On Julia limiting directions in higher dimensions

TL;DR

This paper explores Julia limiting directions for transcendental quasiregular mappings in higher dimensions, providing conditions for all directions to be limiting and addressing the inverse problem in three dimensions.

Contribution

It introduces the first study of Julia limiting directions in higher dimensions and advances understanding of sectorial domains and their polynomial growth bounds.

Findings

Every direction can be a Julia limiting direction under certain conditions.

Sectorial domains in quasi-Fatou components imply polynomial growth bounds.

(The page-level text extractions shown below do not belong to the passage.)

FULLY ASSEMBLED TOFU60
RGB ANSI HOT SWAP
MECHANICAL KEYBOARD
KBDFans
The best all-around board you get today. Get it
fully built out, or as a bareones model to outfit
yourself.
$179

Characterization of compact subsets of S^2 related to Julia limiting directions.

Abstract

In this paper we study, for the first time, Julia limiting directions of quasiregular mappings in $\mathbb{R}^n$ of transcendental-type. First, we give conditions under which every direction is a Julia limiting direction. Along the way, our methods show that if a quasi-Fatou component contains a sectorial domain, then there is a polynomial bound on the growth in the sector. Second, we give a contribution to the inverse problem in $\mathbb{R}^3$ of determining which compact subsets of $S^2$ can give rise to Julia limiting directions. The methods here will require showing that certain sectorial domains in $\mathbb{R}^3$ are ambient quasiballs, which is a contribution to the notoriously hard problem of determining which domains are the image of the unit ball $\mathbb{B}^3$ under an ambient quasiconformal map of $\mathbb{R}^3$ to itself.